O ex-auditor fiscal da Prefeitura de São Paulo José Rodrigues de Freitas, de 65 anos, conhecido como o “rei da máfia dos fiscais“, foi preso na noite dessa sexta-feira (26/6) em Mairiporã, na Grande São Paulo.
Em 2025, a Justiça de São Paulo (TJSP) condenou o ex-auditor fiscal à perda de R$ 79 milhões em bens patrimoniais em uma decisão de improbidade administrativa.
Segundo a Polícia Militar (PM), José Rodrigues foi preso durante um evento na Avenida Leonor de Oliveira, região central do município. Segundo a Secretaria da Segurança Pública (SSP), policiais receberam denúncia sobre um foragido, que, após consulta, foi confirmada a existência de um mandado de prisão contra ele relacionado a crimes de lavagem de dinheiro e corrupção.
“O homem é ex-auditor fiscal e possui histórico de investigações e condenações relacionadas a crimes de lavagem de dinheiro e corrupção. Conforme os registros policiais, ele é apontado como reincidente nesse tipo de delito e possui patrimônio estimado em aproximadamente R$ 76 milhões”, destacou a SSP.

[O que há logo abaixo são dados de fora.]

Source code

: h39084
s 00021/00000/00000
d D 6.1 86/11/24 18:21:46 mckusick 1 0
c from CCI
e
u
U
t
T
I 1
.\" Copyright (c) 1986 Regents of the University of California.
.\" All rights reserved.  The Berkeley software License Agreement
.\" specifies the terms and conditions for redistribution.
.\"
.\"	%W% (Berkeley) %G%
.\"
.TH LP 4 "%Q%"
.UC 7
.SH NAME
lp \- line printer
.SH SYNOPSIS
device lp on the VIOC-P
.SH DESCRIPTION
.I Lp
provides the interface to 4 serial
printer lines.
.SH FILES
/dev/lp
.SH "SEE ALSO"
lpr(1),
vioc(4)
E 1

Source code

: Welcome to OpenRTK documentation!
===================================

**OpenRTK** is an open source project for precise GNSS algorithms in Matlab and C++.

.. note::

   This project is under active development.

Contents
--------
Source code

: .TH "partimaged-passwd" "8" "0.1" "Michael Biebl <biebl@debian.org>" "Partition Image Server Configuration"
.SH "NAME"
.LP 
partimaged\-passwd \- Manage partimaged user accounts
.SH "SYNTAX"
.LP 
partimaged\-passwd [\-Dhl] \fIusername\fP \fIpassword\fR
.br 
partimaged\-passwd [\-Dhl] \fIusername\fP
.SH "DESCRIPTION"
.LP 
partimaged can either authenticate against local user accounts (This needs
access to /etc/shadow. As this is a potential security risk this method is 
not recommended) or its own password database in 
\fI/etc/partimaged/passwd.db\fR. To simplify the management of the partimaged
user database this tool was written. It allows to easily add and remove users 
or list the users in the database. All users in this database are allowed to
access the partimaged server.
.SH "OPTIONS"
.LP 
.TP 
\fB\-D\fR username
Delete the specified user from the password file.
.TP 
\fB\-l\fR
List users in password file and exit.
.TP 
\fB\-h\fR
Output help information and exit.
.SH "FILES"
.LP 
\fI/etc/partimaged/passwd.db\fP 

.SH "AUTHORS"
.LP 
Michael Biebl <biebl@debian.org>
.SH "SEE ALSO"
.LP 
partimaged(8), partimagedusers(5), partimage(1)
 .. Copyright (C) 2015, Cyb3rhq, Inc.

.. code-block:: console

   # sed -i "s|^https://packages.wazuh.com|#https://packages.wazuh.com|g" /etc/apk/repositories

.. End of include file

O histórico do “rei da mafia” é longo. Ele também é suspeito de envolvimento em esquema conhecido como “Máfia do ISS”, que foi um esquema de corrupção descoberto em 2013 em que auditores fiscais da Prefeitura de São Paulo recebiam propina de construtoras para reduzir ilegalmente o Imposto sobre Serviços (ISS) cobrado sobre empreendimentos imobiliários.
O ex-auditor fiscal foi preso e levado à cadeia pública de Mairiporã.
Condenado a devolver milhões
Em 7 de março de 2025, a Justiça de São Paulo condenou o ex-auditor à perda de R$ 79 milhões em bens patrimoniais por improbidade administrativa. A decisão naquele ano ocorreu dez anos após o “Rei da Máfia dos fiscais” ser denunciado pelo Ministério Público (MPSP) por orquestrar esquema de pagamento de propina, que operou entre 1998 e 2013.
A perda de bens acrescidos ilegalmente ao patrimônio do ex-auditor fiscal girava em torno de R$ 65 milhões em imóveis e R$ 14 milhões em contas bancárias.
Ele também teve seus direitos políticos suspensos por oito anos, além de pagamento de multa civil e proibição de contratar com o poder público ou de receber benefícios ou incentivos fiscais, mesmo que por alguma empresa que seja sócio majoritário, por oito anos.
À época, a juíza Luiza Barros Rozas Verotti, da 13.ª Vara da Fazenda Pública, afirmou que o réu “omitiu bens em suas declarações prestadas à Receita Federal e à Prefeitura do Município de São Paulo”.
Segundo ela, ele “agiu de forma dolosa e premeditada, sem qualquer margem para dúvida sobre a inconstitucionalidade e ilegalidade das condutas praticadas, todas marcadas pelo dolo e desrespeito à probidade no exercício da função pública”.